- [About this exercise]: Your output should be the lines below from the one with "index tip: (639, 663)" through the one with "ring tip: (551, 451)", copied exactly, pictures excluded.

- [Information shown]:
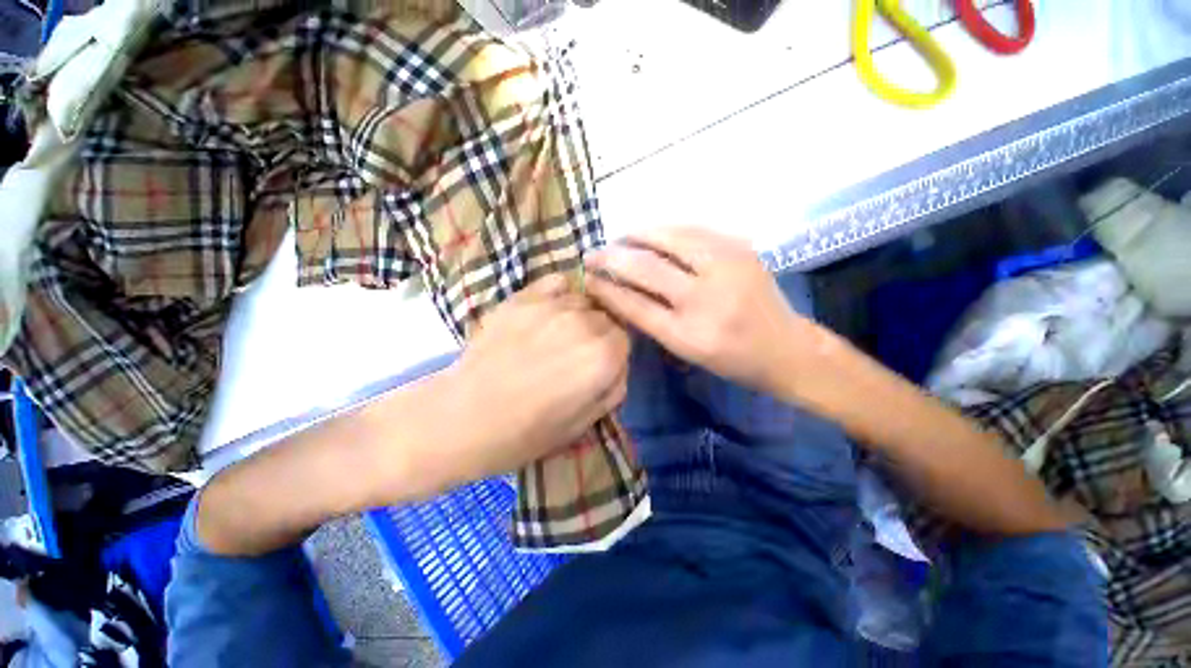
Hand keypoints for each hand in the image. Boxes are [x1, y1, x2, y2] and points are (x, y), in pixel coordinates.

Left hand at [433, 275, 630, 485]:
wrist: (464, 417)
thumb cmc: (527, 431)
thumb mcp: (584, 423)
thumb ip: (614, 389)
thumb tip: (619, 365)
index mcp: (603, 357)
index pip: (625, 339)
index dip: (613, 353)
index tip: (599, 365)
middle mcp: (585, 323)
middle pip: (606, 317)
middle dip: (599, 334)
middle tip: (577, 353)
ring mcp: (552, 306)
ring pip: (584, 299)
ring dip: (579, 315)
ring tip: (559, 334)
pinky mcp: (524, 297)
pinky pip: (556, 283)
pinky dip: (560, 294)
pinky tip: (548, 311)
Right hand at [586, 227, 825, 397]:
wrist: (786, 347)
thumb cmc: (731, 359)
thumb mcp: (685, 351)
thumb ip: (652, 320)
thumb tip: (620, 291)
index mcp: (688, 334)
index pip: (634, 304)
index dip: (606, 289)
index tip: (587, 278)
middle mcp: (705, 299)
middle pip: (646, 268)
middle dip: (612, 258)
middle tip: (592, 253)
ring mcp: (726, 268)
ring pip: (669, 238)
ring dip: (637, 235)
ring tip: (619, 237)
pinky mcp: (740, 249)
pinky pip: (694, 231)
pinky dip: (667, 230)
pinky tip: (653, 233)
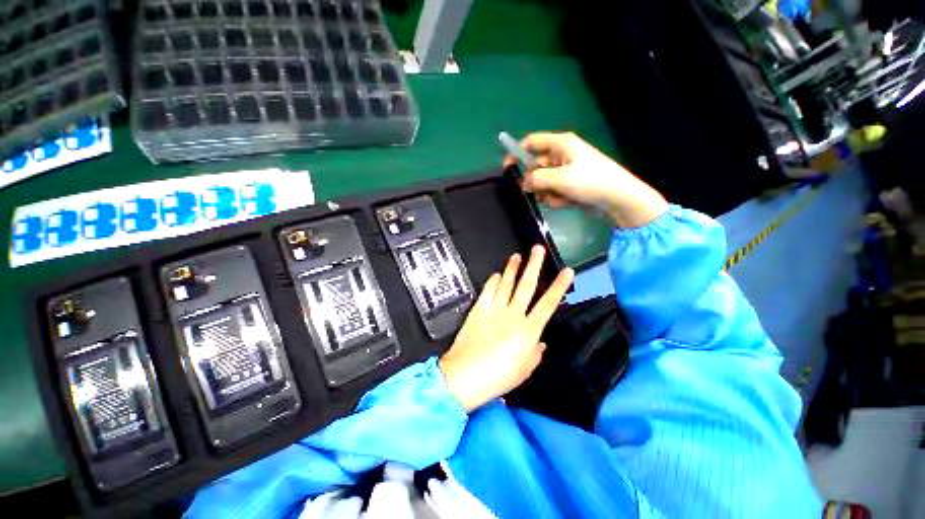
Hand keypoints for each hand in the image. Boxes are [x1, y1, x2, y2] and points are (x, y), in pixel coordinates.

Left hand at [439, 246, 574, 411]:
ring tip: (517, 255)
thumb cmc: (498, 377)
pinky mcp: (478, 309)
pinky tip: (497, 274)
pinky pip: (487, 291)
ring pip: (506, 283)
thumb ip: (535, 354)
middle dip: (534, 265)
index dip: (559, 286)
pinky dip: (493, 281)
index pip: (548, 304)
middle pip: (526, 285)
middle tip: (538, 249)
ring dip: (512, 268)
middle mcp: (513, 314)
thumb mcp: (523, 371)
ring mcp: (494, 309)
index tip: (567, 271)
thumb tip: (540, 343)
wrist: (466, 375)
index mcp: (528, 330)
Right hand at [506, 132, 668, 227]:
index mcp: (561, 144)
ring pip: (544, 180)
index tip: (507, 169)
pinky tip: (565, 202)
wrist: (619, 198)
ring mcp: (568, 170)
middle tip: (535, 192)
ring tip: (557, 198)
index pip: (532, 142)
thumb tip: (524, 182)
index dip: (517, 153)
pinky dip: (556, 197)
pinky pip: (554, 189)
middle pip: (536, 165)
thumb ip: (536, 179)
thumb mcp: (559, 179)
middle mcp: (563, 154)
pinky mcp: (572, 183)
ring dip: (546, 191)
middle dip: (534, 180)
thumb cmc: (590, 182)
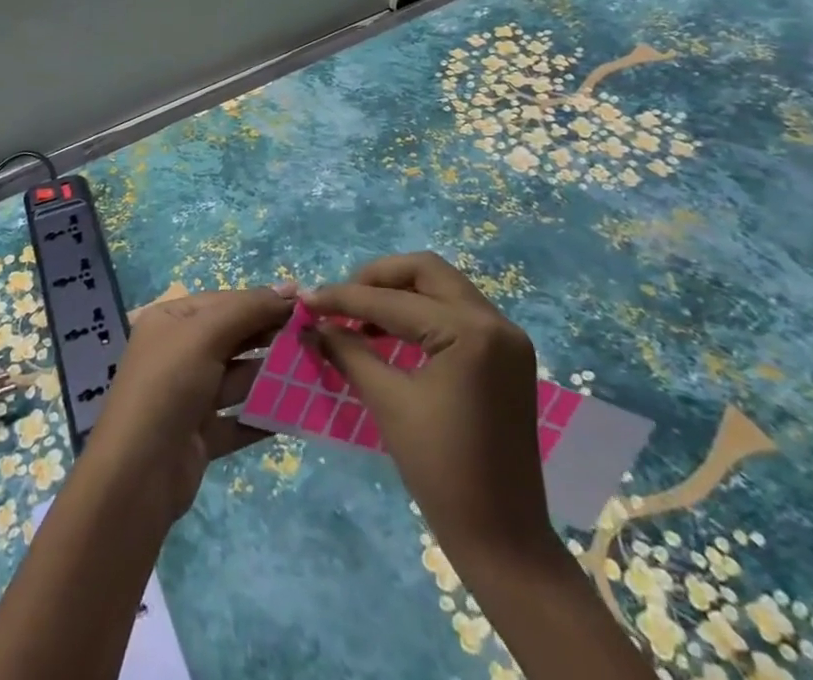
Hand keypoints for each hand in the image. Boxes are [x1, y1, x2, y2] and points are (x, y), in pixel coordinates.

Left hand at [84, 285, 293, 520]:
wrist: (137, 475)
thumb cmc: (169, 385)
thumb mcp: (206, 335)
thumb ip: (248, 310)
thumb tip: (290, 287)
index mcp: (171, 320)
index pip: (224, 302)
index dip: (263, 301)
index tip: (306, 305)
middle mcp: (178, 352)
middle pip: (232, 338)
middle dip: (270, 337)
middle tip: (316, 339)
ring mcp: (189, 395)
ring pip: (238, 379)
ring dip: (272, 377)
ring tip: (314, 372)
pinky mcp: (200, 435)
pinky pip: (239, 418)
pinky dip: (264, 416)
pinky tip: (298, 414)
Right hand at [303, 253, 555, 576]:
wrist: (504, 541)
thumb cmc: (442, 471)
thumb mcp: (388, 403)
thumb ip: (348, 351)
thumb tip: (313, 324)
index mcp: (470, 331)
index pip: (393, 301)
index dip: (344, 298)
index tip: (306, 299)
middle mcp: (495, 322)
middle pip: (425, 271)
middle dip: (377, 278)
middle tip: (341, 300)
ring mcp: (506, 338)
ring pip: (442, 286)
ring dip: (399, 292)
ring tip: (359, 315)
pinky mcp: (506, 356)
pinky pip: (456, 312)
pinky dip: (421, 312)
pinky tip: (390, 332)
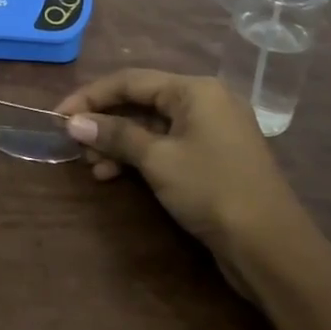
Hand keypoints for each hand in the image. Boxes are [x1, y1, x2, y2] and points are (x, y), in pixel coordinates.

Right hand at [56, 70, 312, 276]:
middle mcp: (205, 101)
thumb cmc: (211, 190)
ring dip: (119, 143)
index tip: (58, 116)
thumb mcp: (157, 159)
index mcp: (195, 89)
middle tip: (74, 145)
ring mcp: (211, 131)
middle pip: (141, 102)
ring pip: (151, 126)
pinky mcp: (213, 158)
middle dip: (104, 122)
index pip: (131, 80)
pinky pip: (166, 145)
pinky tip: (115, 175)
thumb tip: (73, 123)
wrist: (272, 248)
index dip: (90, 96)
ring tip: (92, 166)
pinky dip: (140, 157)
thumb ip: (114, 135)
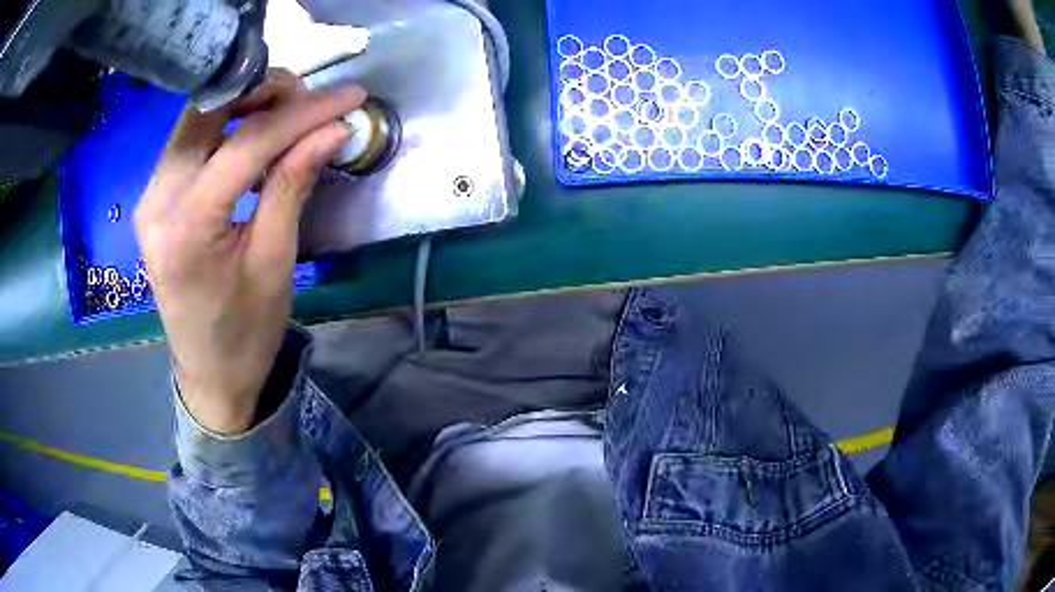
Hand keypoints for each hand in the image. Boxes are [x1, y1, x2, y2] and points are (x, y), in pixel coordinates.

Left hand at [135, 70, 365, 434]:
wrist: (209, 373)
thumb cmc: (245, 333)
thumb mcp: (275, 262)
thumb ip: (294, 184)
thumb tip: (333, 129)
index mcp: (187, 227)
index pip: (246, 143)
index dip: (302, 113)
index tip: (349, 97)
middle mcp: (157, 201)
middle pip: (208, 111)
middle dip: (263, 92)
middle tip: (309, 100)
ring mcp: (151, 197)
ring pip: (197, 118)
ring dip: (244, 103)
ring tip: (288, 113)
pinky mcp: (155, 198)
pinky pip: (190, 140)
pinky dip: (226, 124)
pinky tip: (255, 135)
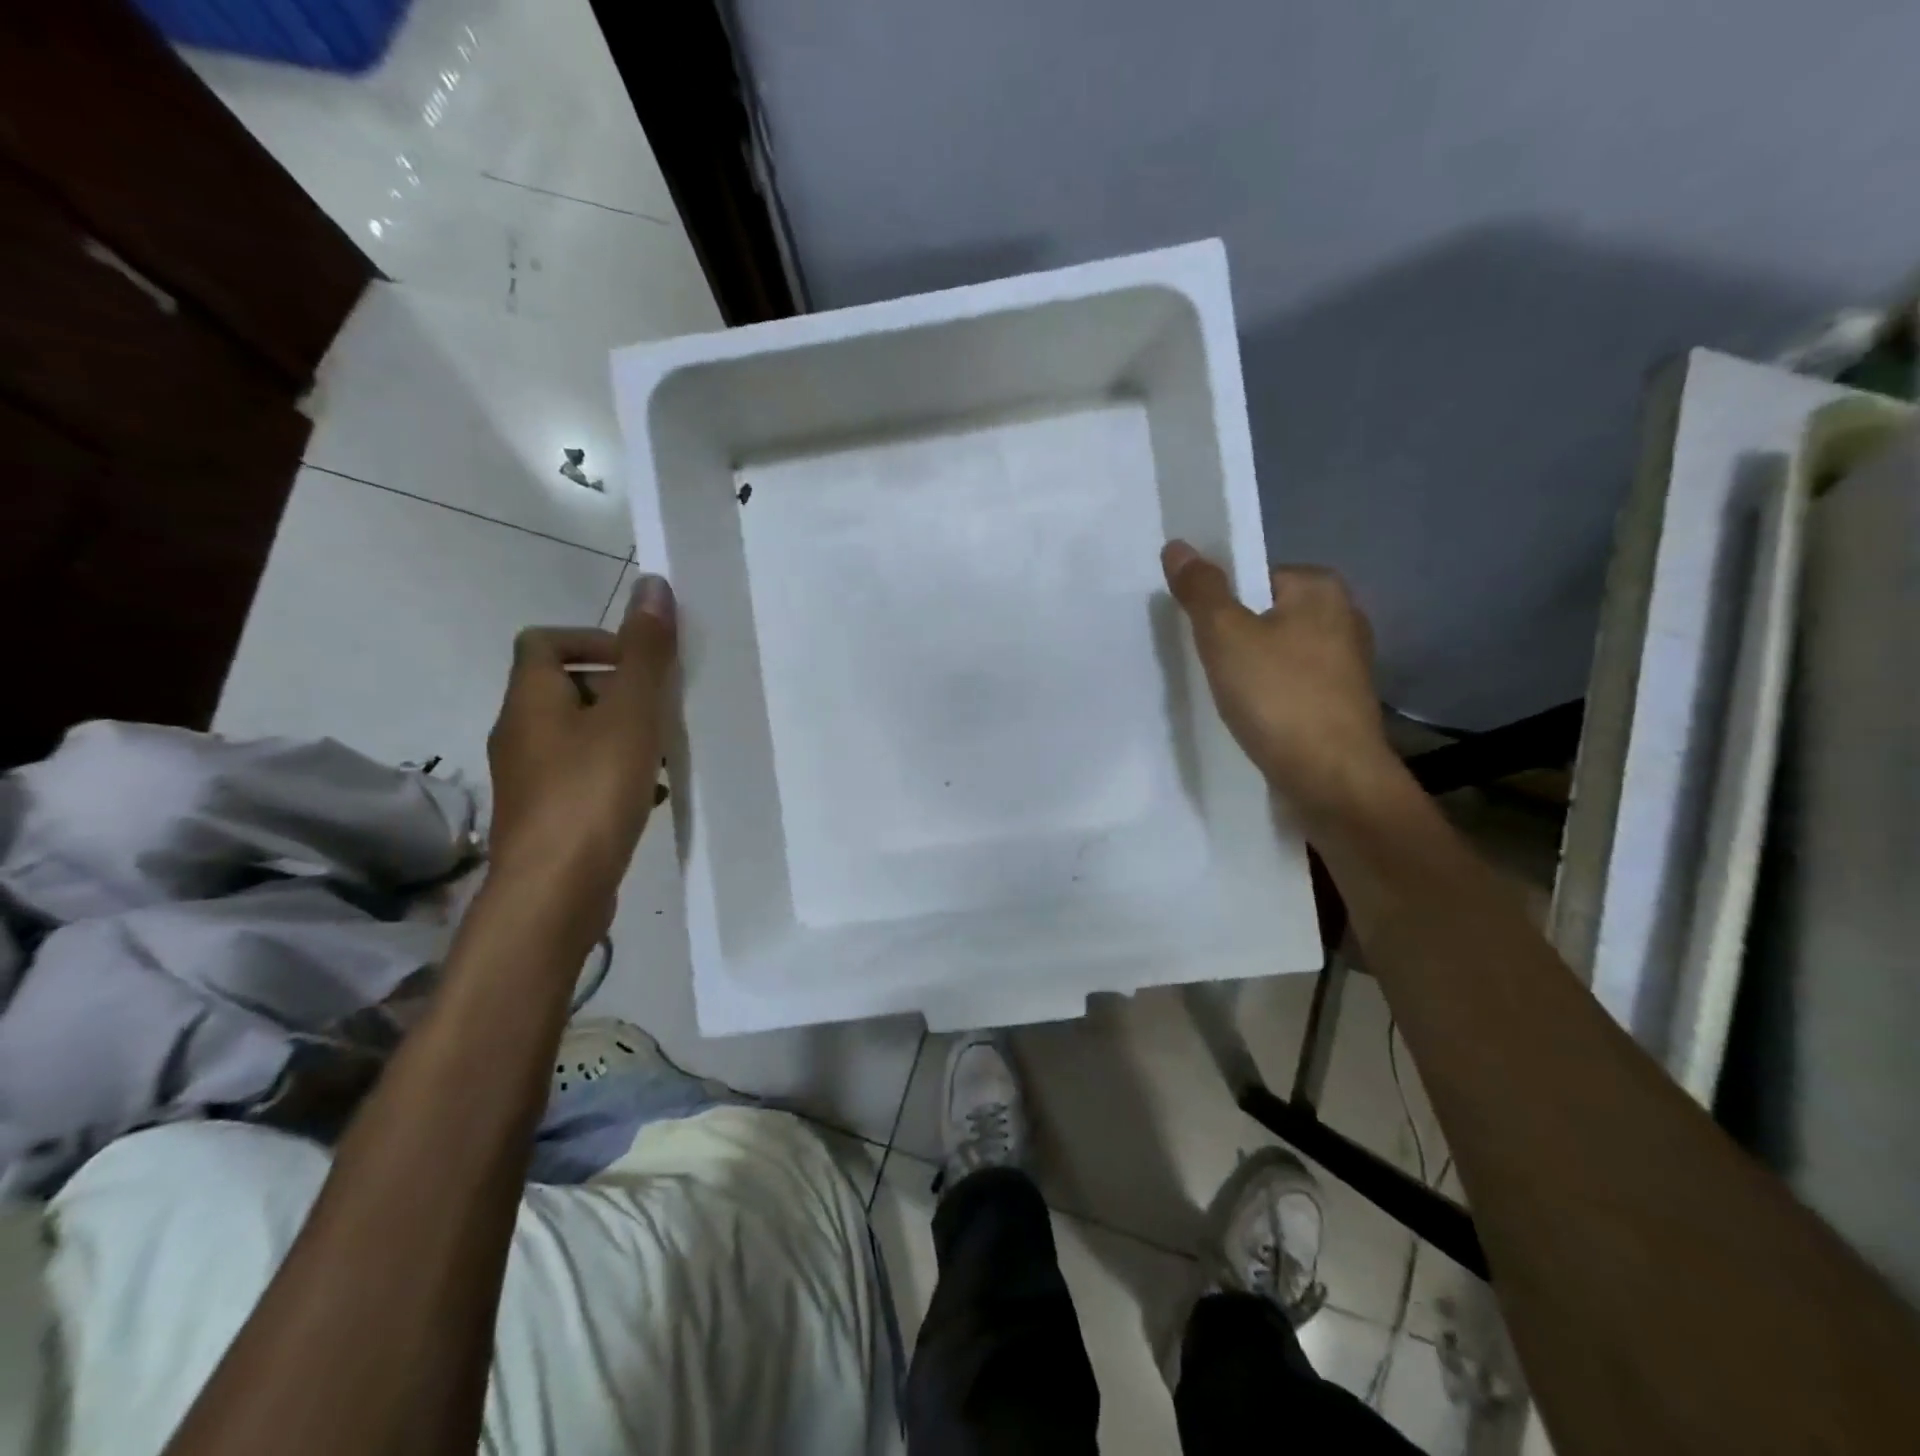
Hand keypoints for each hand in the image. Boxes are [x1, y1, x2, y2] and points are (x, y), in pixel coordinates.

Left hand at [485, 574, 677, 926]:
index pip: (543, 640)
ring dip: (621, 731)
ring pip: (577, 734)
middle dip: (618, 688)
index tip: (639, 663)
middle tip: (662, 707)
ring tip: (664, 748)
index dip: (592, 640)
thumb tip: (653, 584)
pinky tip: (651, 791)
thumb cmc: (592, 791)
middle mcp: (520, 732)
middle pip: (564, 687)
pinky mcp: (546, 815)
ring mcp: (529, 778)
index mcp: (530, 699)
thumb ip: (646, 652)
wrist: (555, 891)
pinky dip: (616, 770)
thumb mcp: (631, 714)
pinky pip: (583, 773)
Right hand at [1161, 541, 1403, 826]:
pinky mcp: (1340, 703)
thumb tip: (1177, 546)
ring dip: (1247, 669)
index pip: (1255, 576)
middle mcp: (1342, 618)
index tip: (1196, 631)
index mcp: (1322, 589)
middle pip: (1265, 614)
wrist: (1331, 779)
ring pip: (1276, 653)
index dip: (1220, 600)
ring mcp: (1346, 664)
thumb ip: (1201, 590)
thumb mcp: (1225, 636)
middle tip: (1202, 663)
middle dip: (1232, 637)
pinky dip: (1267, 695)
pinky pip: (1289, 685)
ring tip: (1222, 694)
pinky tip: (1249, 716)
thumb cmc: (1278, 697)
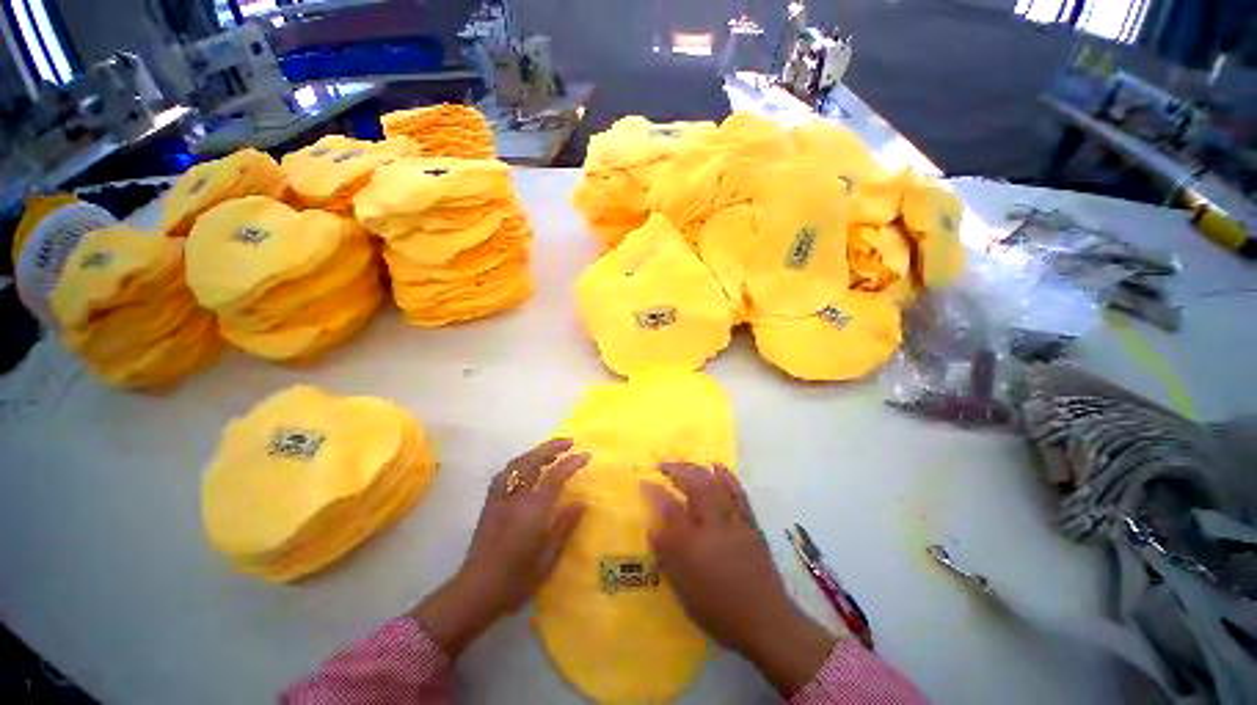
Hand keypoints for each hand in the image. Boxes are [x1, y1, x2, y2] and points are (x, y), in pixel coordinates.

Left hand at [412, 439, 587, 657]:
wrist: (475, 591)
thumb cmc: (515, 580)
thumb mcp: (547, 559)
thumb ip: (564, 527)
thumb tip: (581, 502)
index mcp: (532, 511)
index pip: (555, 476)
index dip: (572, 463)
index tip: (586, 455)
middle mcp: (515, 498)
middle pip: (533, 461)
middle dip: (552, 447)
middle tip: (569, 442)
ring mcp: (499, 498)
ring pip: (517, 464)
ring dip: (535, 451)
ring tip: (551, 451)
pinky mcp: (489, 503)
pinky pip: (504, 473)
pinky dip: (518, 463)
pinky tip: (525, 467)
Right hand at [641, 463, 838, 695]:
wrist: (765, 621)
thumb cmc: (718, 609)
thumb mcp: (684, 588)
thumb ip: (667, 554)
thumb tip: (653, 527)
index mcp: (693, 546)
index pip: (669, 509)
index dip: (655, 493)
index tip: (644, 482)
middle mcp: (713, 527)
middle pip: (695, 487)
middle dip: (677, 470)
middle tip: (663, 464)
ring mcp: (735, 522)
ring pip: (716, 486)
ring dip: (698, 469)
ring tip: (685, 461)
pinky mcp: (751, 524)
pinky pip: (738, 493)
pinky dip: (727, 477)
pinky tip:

- [Result of the exercise]:
index tip: (639, 663)
middle tip: (662, 707)
ring tip: (664, 748)
index dip: (592, 640)
thumb tip: (653, 584)
pinky tip: (651, 791)
thumb cmc: (592, 791)
middle mcp: (520, 732)
middle pip: (564, 687)
pinky mcp: (546, 815)
ring mcp: (529, 778)
index mcp: (530, 699)
thumb ip: (646, 652)
wrist: (555, 891)
pinky dip: (616, 770)
thumb mcp: (631, 714)
pinky pip: (583, 773)
Right hand at [1161, 541, 1403, 826]:
pinky mcp: (1340, 703)
thumb tip: (1177, 546)
ring dip: (1247, 669)
index pip: (1255, 576)
middle mcp: (1342, 618)
index tip: (1196, 631)
index mcp: (1322, 589)
middle pip: (1265, 614)
wrist: (1331, 779)
ring pip: (1276, 653)
index dip: (1220, 600)
ring mcp: (1346, 664)
thumb ip: (1201, 590)
thumb mcp: (1225, 636)
middle tip: (1202, 663)
middle dip: (1232, 637)
pinky dip: (1267, 695)
pinky pip: (1289, 685)
ring tip: (1222, 694)
pinky tip: (1249, 716)
thumb cmc: (1278, 697)
Hand keypoints for each hand in the image. Boxes are [x1, y1, x2, y2] and points are (x, y), in pixel coordinates.

Left hand at [412, 439, 587, 657]:
wrist: (475, 591)
thumb cmc: (515, 580)
thumb mcp: (547, 559)
thumb ip: (564, 527)
thumb tip: (581, 502)
index mcp: (532, 511)
index pip: (555, 476)
index dip: (572, 463)
index tip: (586, 455)
middle mcp: (515, 498)
middle pip: (533, 461)
middle dip: (552, 447)
middle tip: (569, 442)
ring mcp: (499, 498)
ring pip: (517, 464)
ring dip: (535, 451)
ring tip: (551, 451)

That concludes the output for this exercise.